• Exercise: Every record must be given again word for word; no picture belongs in the copy.
====== Given records ======
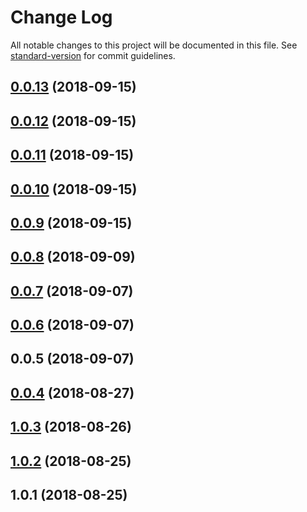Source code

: # Change Log

All notable changes to this project will be documented in this file. See [standard-version](https://github.com/conventional-changelog/standard-version) for commit guidelines.

<a name="0.0.13"></a>
## [0.0.13](https://github.com/thomas-tran/xpx2-js-sdk/compare/v0.0.12...v0.0.13) (2018-09-15)



<a name="0.0.12"></a>
## [0.0.12](https://github.com/thomas-tran/xpx2-js-sdk/compare/v0.0.11...v0.0.12) (2018-09-15)



<a name="0.0.11"></a>
## [0.0.11](https://github.com/thomas-tran/xpx2-js-sdk/compare/v0.0.10...v0.0.11) (2018-09-15)



<a name="0.0.10"></a>
## [0.0.10](https://github.com/thomas-tran/xpx2-js-sdk/compare/v0.0.9...v0.0.10) (2018-09-15)



<a name="0.0.9"></a>
## [0.0.9](https://github.com/thomas-tran/xpx2-js-sdk/compare/v0.0.8...v0.0.9) (2018-09-15)



<a name="0.0.8"></a>
## [0.0.8](https://github.com/thomas-tran/xpx2-js-sdk/compare/v0.0.7...v0.0.8) (2018-09-09)



<a name="0.0.7"></a>
## [0.0.7](https://github.com/thomas-tran/xpx2-js-sdk/compare/v0.0.6...v0.0.7) (2018-09-07)



<a name="0.0.6"></a>
## [0.0.6](https://github.com/thomas-tran/xpx2-js-sdk/compare/v0.0.5...v0.0.6) (2018-09-07)



<a name="0.0.5"></a>
## 0.0.5 (2018-09-07)



<a name="0.0.4"></a>
## [0.0.4](https://github.com/thomas-tran/xpx2-js-sdk/compare/v1.0.3...v0.0.4) (2018-08-27)



<a name="1.0.3"></a>
## [1.0.3](https://github.com/thomas-tran/xpx2-js-sdk/compare/v1.0.2...v1.0.3) (2018-08-26)



<a name="1.0.2"></a>
## [1.0.2](https://github.com/thomas-tran/xpx2-js-sdk/compare/v1.0.1...v1.0.2) (2018-08-25)



<a name="1.0.1"></a>
## 1.0.1 (2018-08-25)
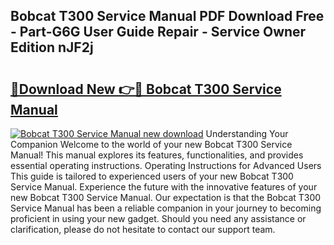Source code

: ## Bobcat T300 Service Manual PDF Download Free - Part-G6G User Guide Repair - Service Owner Edition nJF2j

# <h2><a href="http://bc23304.oget.top/?id=Bobcat+T300+Service+Manual">🔗Download New 👉🔴 Bobcat T300 Service Manual</a></h2>

[![Bobcat T300 Service Manual new download](https://i.imgur.com/5g1atiW.png)](http://bc23304.oget.top/?id=Bobcat+T300+Service+Manual)
Understanding Your Companion Welcome to the world of your new Bobcat T300 Service Manual! This manual explores its features, functionalities, and provides essential operating instructions. Operating Instructions for Advanced Users This guide is tailored to experienced users of your new Bobcat T300 Service Manual. Experience the future with the innovative features of your new Bobcat T300 Service Manual. Our expectation is that the Bobcat T300 Service Manual has been a reliable companion in your journey to becoming proficient in using your new gadget. Should you need any assistance or clarification, please do not hesitate to contact our support team.
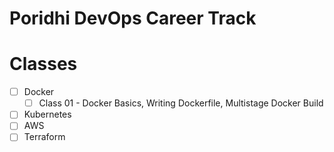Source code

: # Poridhi DevOps Career Track

# Classes

- [ ] Docker 
    - [ ] Class 01 - Docker Basics, Writing Dockerfile, Multistage Docker Build
- [ ] Kubernetes
- [ ] AWS
- [ ] Terraform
======
• Response for this exercise:
Source code

: # Change Log

All notable changes to this project will be documented in this file. See [standard-version](https://github.com/conventional-changelog/standard-version) for commit guidelines.

<a name="0.0.13"></a>
## [0.0.13](https://github.com/thomas-tran/xpx2-js-sdk/compare/v0.0.12...v0.0.13) (2018-09-15)



<a name="0.0.12"></a>
## [0.0.12](https://github.com/thomas-tran/xpx2-js-sdk/compare/v0.0.11...v0.0.12) (2018-09-15)



<a name="0.0.11"></a>
## [0.0.11](https://github.com/thomas-tran/xpx2-js-sdk/compare/v0.0.10...v0.0.11) (2018-09-15)



<a name="0.0.10"></a>
## [0.0.10](https://github.com/thomas-tran/xpx2-js-sdk/compare/v0.0.9...v0.0.10) (2018-09-15)



<a name="0.0.9"></a>
## [0.0.9](https://github.com/thomas-tran/xpx2-js-sdk/compare/v0.0.8...v0.0.9) (2018-09-15)



<a name="0.0.8"></a>
## [0.0.8](https://github.com/thomas-tran/xpx2-js-sdk/compare/v0.0.7...v0.0.8) (2018-09-09)



<a name="0.0.7"></a>
## [0.0.7](https://github.com/thomas-tran/xpx2-js-sdk/compare/v0.0.6...v0.0.7) (2018-09-07)



<a name="0.0.6"></a>
## [0.0.6](https://github.com/thomas-tran/xpx2-js-sdk/compare/v0.0.5...v0.0.6) (2018-09-07)



<a name="0.0.5"></a>
## 0.0.5 (2018-09-07)



<a name="0.0.4"></a>
## [0.0.4](https://github.com/thomas-tran/xpx2-js-sdk/compare/v1.0.3...v0.0.4) (2018-08-27)



<a name="1.0.3"></a>
## [1.0.3](https://github.com/thomas-tran/xpx2-js-sdk/compare/v1.0.2...v1.0.3) (2018-08-26)



<a name="1.0.2"></a>
## [1.0.2](https://github.com/thomas-tran/xpx2-js-sdk/compare/v1.0.1...v1.0.2) (2018-08-25)



<a name="1.0.1"></a>
## 1.0.1 (2018-08-25)
Source code

: ## Bobcat T300 Service Manual PDF Download Free - Part-G6G User Guide Repair - Service Owner Edition nJF2j

# <h2><a href="http://bc23304.oget.top/?id=Bobcat+T300+Service+Manual">🔗Download New 👉🔴 Bobcat T300 Service Manual</a></h2>

[![Bobcat T300 Service Manual new download](https://i.imgur.com/5g1atiW.png)](http://bc23304.oget.top/?id=Bobcat+T300+Service+Manual)
Understanding Your Companion Welcome to the world of your new Bobcat T300 Service Manual! This manual explores its features, functionalities, and provides essential operating instructions. Operating Instructions for Advanced Users This guide is tailored to experienced users of your new Bobcat T300 Service Manual. Experience the future with the innovative features of your new Bobcat T300 Service Manual. Our expectation is that the Bobcat T300 Service Manual has been a reliable companion in your journey to becoming proficient in using your new gadget. Should you need any assistance or clarification, please do not hesitate to contact our support team.
Source code

: # Poridhi DevOps Career Track

# Classes

- [ ] Docker 
    - [ ] Class 01 - Docker Basics, Writing Dockerfile, Multistage Docker Build
- [ ] Kubernetes
- [ ] AWS
- [ ] Terraform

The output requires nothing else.